Dartmoor landowner renews fight against wild camping as debate goes to Supreme Court

The right to wild camp on Dartmoor is set to be scrutinised by the Supreme Court. Credit: PA

Landowners who wants to limit wild camping on Dartmoor will have their case scrutinised at the Supreme Court.

Lawyers for Alexander and Diana Darwall said they had secured permission from the UK’s highest court to appeal against a ruling that members of the public have the right to wild camp in Dartmoor National Park.

The couple previously brought successful legal action against the Dartmoor National Park Authority (DNPA), claiming some campers cause problems to livestock and the environment.

In January 2023, a High Court judge ruled that a nearly 40-year-old piece of legislation did not give people the right to pitch tents overnight on the Dartmoor Commons without landowners’ permission.

But the DNPA later asked appeal judges to overturn Sir Julian Flaux’s decision, arguing he had the wrong interpretation of a 1985 law over rights of access to the Dartmoor Commons.

In July, the Court of Appeal ruled in the DNPA’s favour, finding that the law “confers on members of the public the right to rest or sleep on the Dartmoor Commons, whether by day or night and whether in a tent or otherwise” as long as byelaws are followed.

Sir Geoffrey Vos, who heard the appeal with Lord Justice Underhill and Lord Justice Newey, said the “critical question” was whether wild camping could be considered a form of “open-air recreation” - he found it was. 

Campaigners had previously argued that Sir Julian’s earlier ruling “went too far” and could affect bird-watching, fishing and other activities.

His overturned judgement was labelled a “huge step backward” by campaigners, who said there was a “long-established precedent” of wild camping in the national park in Devon.

Mr and Mrs Darwall keep cattle on Stall Moor, which forms part of their 3,450-acre estate in the southern part of Dartmoor.

The Dartmoor wild camping fight will go to the Supreme Court.
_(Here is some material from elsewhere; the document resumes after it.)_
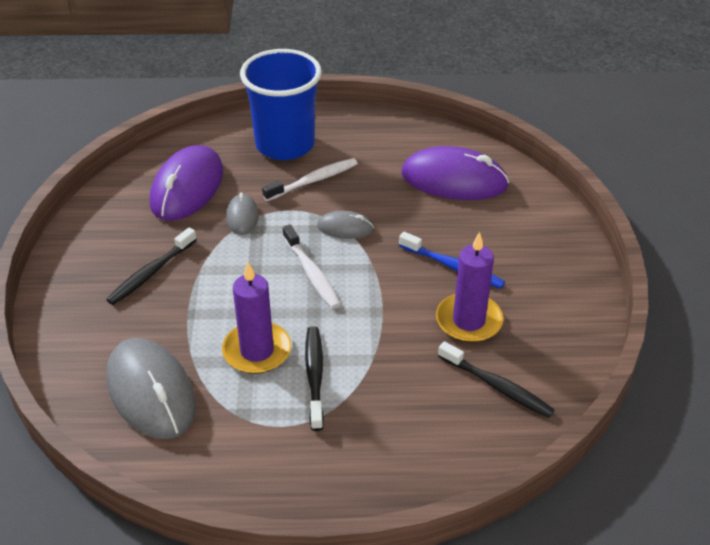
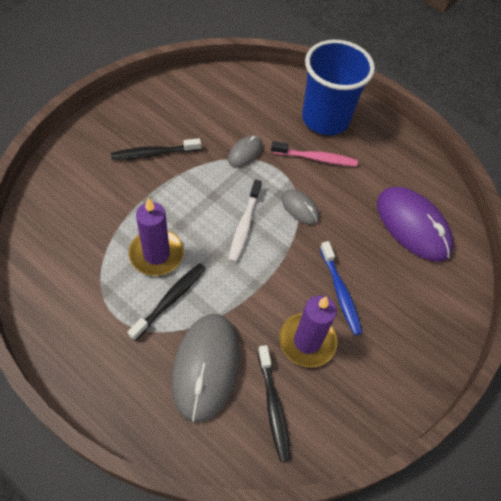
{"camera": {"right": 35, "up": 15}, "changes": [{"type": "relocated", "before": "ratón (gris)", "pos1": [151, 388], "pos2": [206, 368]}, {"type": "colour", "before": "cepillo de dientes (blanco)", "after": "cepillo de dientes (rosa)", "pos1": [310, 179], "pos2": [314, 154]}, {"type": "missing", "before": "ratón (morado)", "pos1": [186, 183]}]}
The couple’s legal team at Landmark Chambers said: “The appeal to the Supreme Court will determine once and for all this important issue, namely whether members of the public enjoy a right to camp on the Dartmoor Commons.”

The DNPA said in a statement: “Naturally, we feel disappointed by the decision to allow the appeal.

“We’ve been consistently clear about our role in protecting Dartmoor and promoting understanding so people respect the national park’s environment, its cultural heritage and those who live and work here.

“Since this matter was brought to the courts, we have sought to defend the public’s right to access the national park for open-air recreation while continuing our work with partners that protect Dartmoor’s unique characteristics. We will ensure that the authority’s position is represented in the Supreme Court hearing.”

Kate Ashbrook, general secretary of the Open Spaces Society, which intervened in the case at the Court of Appeal, said: “We are deeply disappointed that the Supreme Court has granted the Darwalls leave to appeal.

“We firmly believe that the legal arguments are clear, that there is a right to wild camping on the Dartmoor Commons. However, we shall fight on, and shall give our support to the Dartmoor National Park Authority in this important case, to prove again, beyond all doubt, that there is such a right.”

Reacting to the news on X, formerly Twitter, campaign group The Stars Are For Everyone said: “The loss of our rights on Dartmoor ignited a passionate movement for greater land rights in England.

“This latest decision is confirmation that reform is both needed and inevitable, and a clarion call to all those who wish for future generations to enjoy these freedoms.

“As ever, the right to wild camp is emblematic of the fragility of our wider rights in the English countryside, and Darwall’s latest egregious move illustrates the need for greater legal protections for access to nature.

“Long may the right to sleep under the stars remain on Dartmoor – we will fight to ensure that it does, and then to extend that right elsewhere.”